Stored records
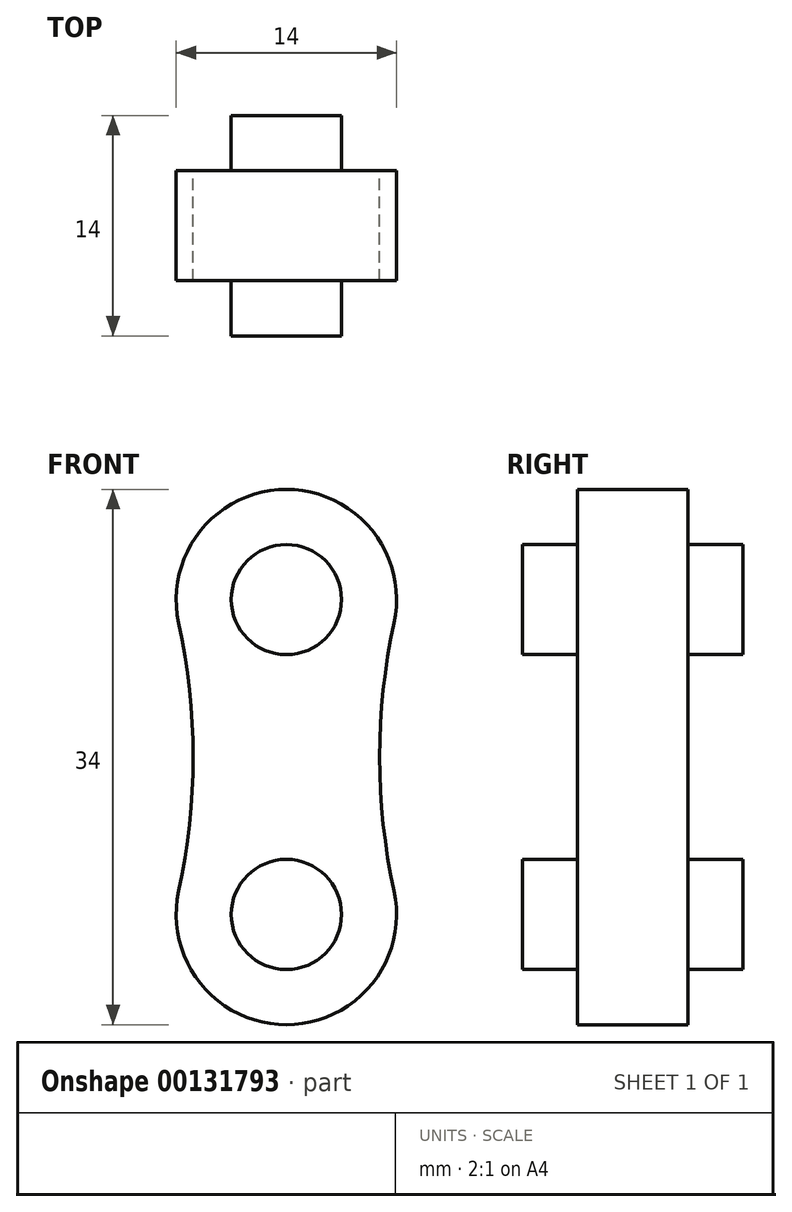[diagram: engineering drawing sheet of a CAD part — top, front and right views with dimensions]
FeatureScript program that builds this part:
annotation { "Feature Type Name" : "Feature", "Feature Type Description" : "" }
export const myFeature = defineFeature(function(context is Context, id is Id, definition is map)
    precondition{}
    {
        {
            var Q0;
            Q0=qCreatedBy(makeId("Front.planeOp"),FACE);
            var sketch = newSketch(context, id + "F0", { "sketchPlane" : qUnion([Q0])});
            skArc(sketch, "E0", {"start": v(6.84, -1.49) * mm, "mid": v(0, 7) * mm, "end": v(-6.84, -1.49) * mm});
            skArc(sketch, "E1", {"start": v(-6.84, -18.51) * mm, "mid": v(0, -27) * mm, "end": v(6.84, -18.51) * mm});
            skArc(sketch, "E2", {"start": v(-6.84, -18.51) * mm, "mid": v(-5.92, -10) * mm, "end": v(-6.84, -1.49) * mm});
            skArc(sketch, "E3", {"start": v(6.84, -1.49) * mm, "mid": v(5.92, -10) * mm, "end": v(6.84, -18.51) * mm});
            skSolve(sketch);
        }
        {
            var Q0;
            Q0=makeQuery(id+"F0.imprint","IMPRINT",FACE,{"disambiguationData":[TD([[makeQuery(id+"F0.imprint","IMPRINT",EDGE,{"derivedFrom":sQuery(id+"F0.wireOp",EDGE,"E0")}),1.0]])]});
            extrude(context, id + "F1", {"entities" : qUnion([Q0]), "depth" : 7 * mm});
        }
        {
            var Q0;
            Q0=makeQuery(id+"F1.opExtrude","CAP_FACE",FACE,{"disambiguationData":[OSD([sQuery(id+"F0.wireOp",EDGE,"E0"),sQuery(id+"F0.wireOp",EDGE,"E1"),sQuery(id+"F0.wireOp",EDGE,"E2"),sQuery(id+"F0.wireOp",EDGE,"E3")])],"isStart":false});
            var sketch = newSketch(context, id + "F2", { "sketchPlane" : qUnion([Q0])});
            skCircle(sketch, "E4", {"center": v(0, 0) * mm, "radius": 3.5 * mm});
            skCircle(sketch, "E5", {"center": v(0, -20) * mm, "radius": 3.5 * mm});
            skSolve(sketch);
        }
        {
            var Q0;
            Q0=makeQuery(id+"F2.imprint","IMPRINT",FACE,{"disambiguationData":[TD([[makeQuery(id+"F2.imprint","IMPRINT",EDGE,{"derivedFrom":sQuery(id+"F2.wireOp",EDGE,"E4")}),1.0]])]});
            var Q1;
            Q1=makeQuery(id+"F2.imprint","IMPRINT",FACE,{"disambiguationData":[TD([[makeQuery(id+"F2.imprint","IMPRINT",EDGE,{"derivedFrom":sQuery(id+"F2.wireOp",EDGE,"E5")}),1.0]])]});
            extrude(context, id + "F3", {"entities" : qUnion([Q0, Q1]), "operationType" : NewBodyOperationType.ADD, "depth" : 3.5 * mm});
        }
        {
            var Q0;
            Q0=makeQuery(id+"F1.opExtrude","CAP_FACE",FACE,{"disambiguationData":[OSD([sQuery(id+"F0.wireOp",EDGE,"E0"),sQuery(id+"F0.wireOp",EDGE,"E1"),sQuery(id+"F0.wireOp",EDGE,"E2"),sQuery(id+"F0.wireOp",EDGE,"E3")])],"isStart":true});
            var sketch = newSketch(context, id + "F4", { "sketchPlane" : qUnion([Q0])});
            skCircle(sketch, "E6", {"center": v(0, 0) * mm, "radius": 3.5 * mm});
            skCircle(sketch, "E7", {"center": v(0, -20) * mm, "radius": 3.5 * mm});
            skSolve(sketch);
        }
        {
            var Q0;
            Q0=makeQuery(id+"F4.imprint","IMPRINT",FACE,{"disambiguationData":[TD([[makeQuery(id+"F4.imprint","IMPRINT",EDGE,{"derivedFrom":sQuery(id+"F4.wireOp",EDGE,"E6")}),1.0]])]});
            var Q1;
            Q1=makeQuery(id+"F4.imprint","IMPRINT",FACE,{"disambiguationData":[TD([[makeQuery(id+"F4.imprint","IMPRINT",EDGE,{"derivedFrom":sQuery(id+"F4.wireOp",EDGE,"E7")}),1.0]])]});
            extrude(context, id + "F5", {"entities" : qUnion([Q0, Q1]), "operationType" : NewBodyOperationType.ADD, "depth" : 3.5 * mm});
        }
    });
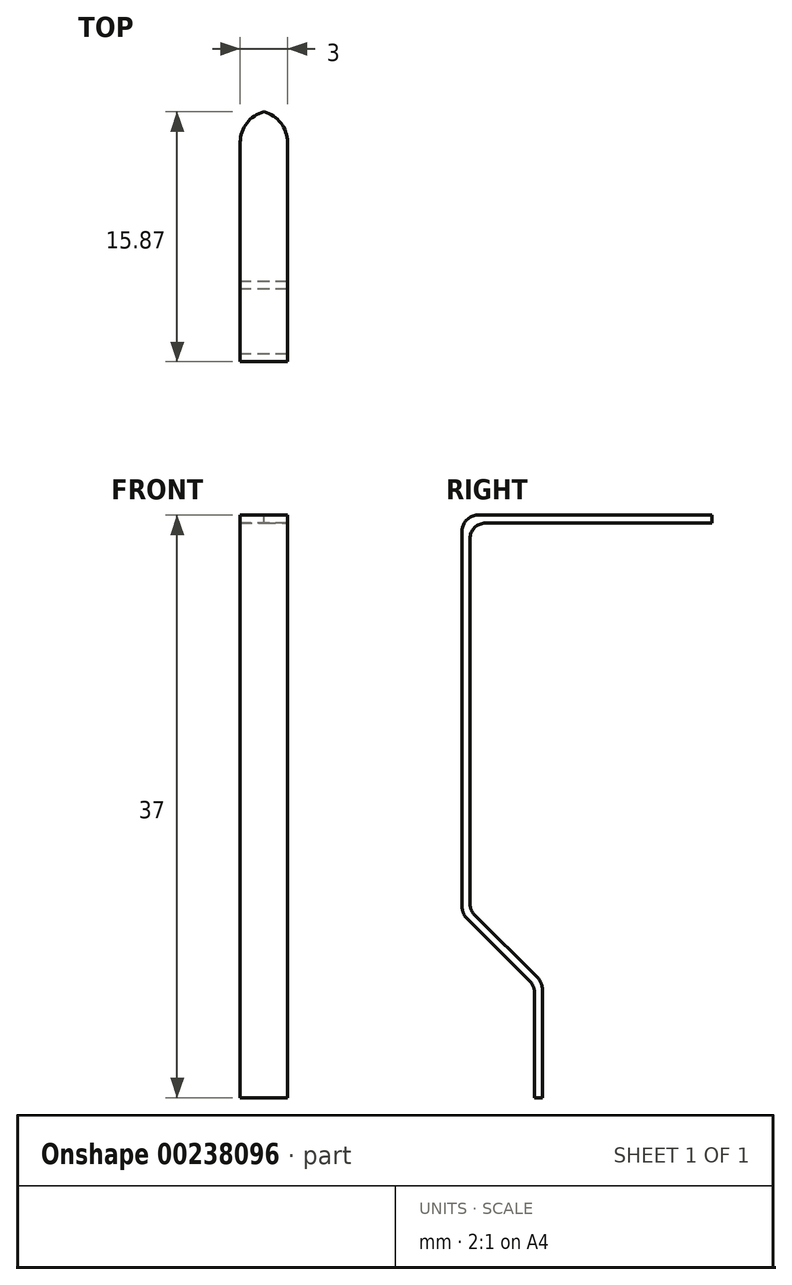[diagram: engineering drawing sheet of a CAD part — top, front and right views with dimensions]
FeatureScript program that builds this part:
annotation { "Feature Type Name" : "Feature", "Feature Type Description" : "" }
export const myFeature = defineFeature(function(context is Context, id is Id, definition is map)
    precondition{}
    {
        {
            var Q0;
            Q0=qCreatedBy(makeId("Right.planeOp"),FACE);
            var sketch = newSketch(context, id + "F0", { "sketchPlane" : qUnion([Q0])});
            skLineSegment(sketch, "E0", {"start": v(0, 0) * mm, "end": v(0, 6.69) * mm});
            skLineSegment(sketch, "E1", {"start": v(-0.3, 7.4) * mm, "end": v(-4.3, 11.4) * mm});
            skLineSegment(sketch, "E2", {"start": v(-4.6, 12.11) * mm, "end": v(-4.6, 36) * mm});
            skLineSegment(sketch, "E3", {"start": v(-3.6, 37) * mm, "end": v(11.34, 37) * mm});
            skLineSegment(sketch, "E4", {"start": v(11.34, 37) * mm, "end": v(11.34, 36.5) * mm});
            skLineSegment(sketch, "E5", {"start": v(11.34, 36.5) * mm, "end": v(-3.1, 36.5) * mm});
            skLineSegment(sketch, "E6", {"start": v(0, 0) * mm, "end": v(0.5, 0) * mm});
            skLineSegment(sketch, "E7", {"start": v(0.5, 0) * mm, "end": v(0.5, 6.9) * mm});
            skLineSegment(sketch, "E8", {"start": v(0.2, 7.6) * mm, "end": v(-3.8, 11.61) * mm});
            skLineSegment(sketch, "E9", {"start": v(-4.1, 35.5) * mm, "end": v(-4.1, 12.32) * mm});
            skPoint(sketch, "E10.start.orphan", {"position": v(-2.3, 9.4) * mm});
            skPoint(sketch, "E11.visualSharp", {"position": v(-4.1, 36.5) * mm});
            skArc(sketch, "E11.filletArc", {"start": v(-3.1, 36.5) * mm, "mid": v(-3.8, 36.2) * mm, "end": v(-4.1, 35.5) * mm});
            skPoint(sketch, "E12.visualSharp", {"position": v(-4.6, 37) * mm});
            skArc(sketch, "E12.filletArc", {"start": v(-3.6, 37) * mm, "mid": v(-4.3, 36.7) * mm, "end": v(-4.6, 36) * mm});
            skPoint(sketch, "E13.visualSharp", {"position": v(-4.1, 11.9) * mm});
            skArc(sketch, "E13.filletArc", {"start": v(-4.1, 12.32) * mm, "mid": v(-4.02, 11.94) * mm, "end": v(-3.8, 11.61) * mm});
            skPoint(sketch, "E14.visualSharp", {"position": v(-4.6, 11.7) * mm});
            skArc(sketch, "E14.filletArc", {"start": v(-4.6, 12.11) * mm, "mid": v(-4.52, 11.73) * mm, "end": v(-4.3, 11.4) * mm});
            skPoint(sketch, "E15.visualSharp", {"position": v(0.5, 7.3) * mm});
            skArc(sketch, "E15.filletArc", {"start": v(0.5, 6.9) * mm, "mid": v(0.42, 7.28) * mm, "end": v(0.2, 7.6) * mm});
            skPoint(sketch, "E16.visualSharp", {"position": v(0, 7.1) * mm});
            skArc(sketch, "E16.filletArc", {"start": v(0, 6.69) * mm, "mid": v(-0.08, 7.07) * mm, "end": v(-0.3, 7.4) * mm});
            skSolve(sketch);
        }
        {
            var Q0;
            Q0 = qSketchRegion(id + "F0", true);
            extrude(context, id + "F1", {"entities" : qUnion([Q0]), "endBound" : BoundingType.SYMMETRIC, "depth" : 3 * mm});
        }
        {
            var Q0;
            Q0=makeQuery(id+"F1.opExtrude","SWEPT_FACE",FACE,{"disambiguationData":[OSD([sQuery(id+"F0.wireOp",EDGE,"E3")])]});
            var sketch = newSketch(context, id + "F2", { "sketchPlane" : qUnion([Q0])});
            skLineSegment(sketch, "E17", {"start": v(-1.5, 9.1) * mm, "end": v(-1.5, 9.34) * mm});
            skPoint(sketch, "E18.visualSharp", {"position": v(-1.5, 11.34) * mm});
            skArc(sketch, "E18.filletArc", {"start": v(0, 11.27) * mm, "mid": v(-1.08, 10.56) * mm, "end": v(-1.5, 9.34) * mm});
            skPoint(sketch, "E19.visualSharp", {"position": v(1.5, 11.34) * mm});
            skArc(sketch, "E19.filletArc", {"start": v(1.5, 9.34) * mm, "mid": v(1.08, 10.56) * mm, "end": v(0, 11.27) * mm});
            skLineSegment(sketch, "E20", {"start": v(-1.5, 9.34) * mm, "end": v(-1.5, 11.34) * mm});
            skLineSegment(sketch, "E21", {"start": v(1.5, 11.34) * mm, "end": v(-1.5, 11.34) * mm});
            skLineSegment(sketch, "E22", {"start": v(1.5, 11.34) * mm, "end": v(1.5, 9.34) * mm});
            skSolve(sketch);
        }
        {
            var Q0;
            Q0 = qSketchRegion(id + "F2", true);
            extrude(context, id + "F3", {"entities" : qUnion([Q0]), "operationType" : NewBodyOperationType.REMOVE, "oppositeDirection" : true, "depth" : 25 * mm});
        }
    });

_WORK TO BE COMPLETED_.
Starting with the first line and going on through the line with "v(-5.92, -10) *", write the lines again, replacing "Q0" with "baseFace" and keeping everything else the same. Leave the pictures out of your answer.

_EXERCISE OUTPUT_.
[diagram: engineering drawing sheet of a CAD part — top, front and right views with dimensions]
FeatureScript program that builds this part:
annotation { "Feature Type Name" : "Feature", "Feature Type Description" : "" }
export const myFeature = defineFeature(function(context is Context, id is Id, definition is map)
    precondition{}
    {
        {
            var baseFace;
            baseFace=qCreatedBy(makeId("Front.planeOp"),FACE);
            var sketch = newSketch(context, id + "F0", { "sketchPlane" : qUnion([baseFace])});
            skArc(sketch, "E0", {"start": v(6.84, -1.49) * mm, "mid": v(0, 7) * mm, "end": v(-6.84, -1.49) * mm});
            skArc(sketch, "E1", {"start": v(-6.84, -18.51) * mm, "mid": v(0, -27) * mm, "end": v(6.84, -18.51) * mm});
            skArc(sketch, "E2", {"start": v(-6.84, -18.51) * mm, "mid": v(-5.92, -10) * mm, "end": v(-6.84, -1.49) * mm});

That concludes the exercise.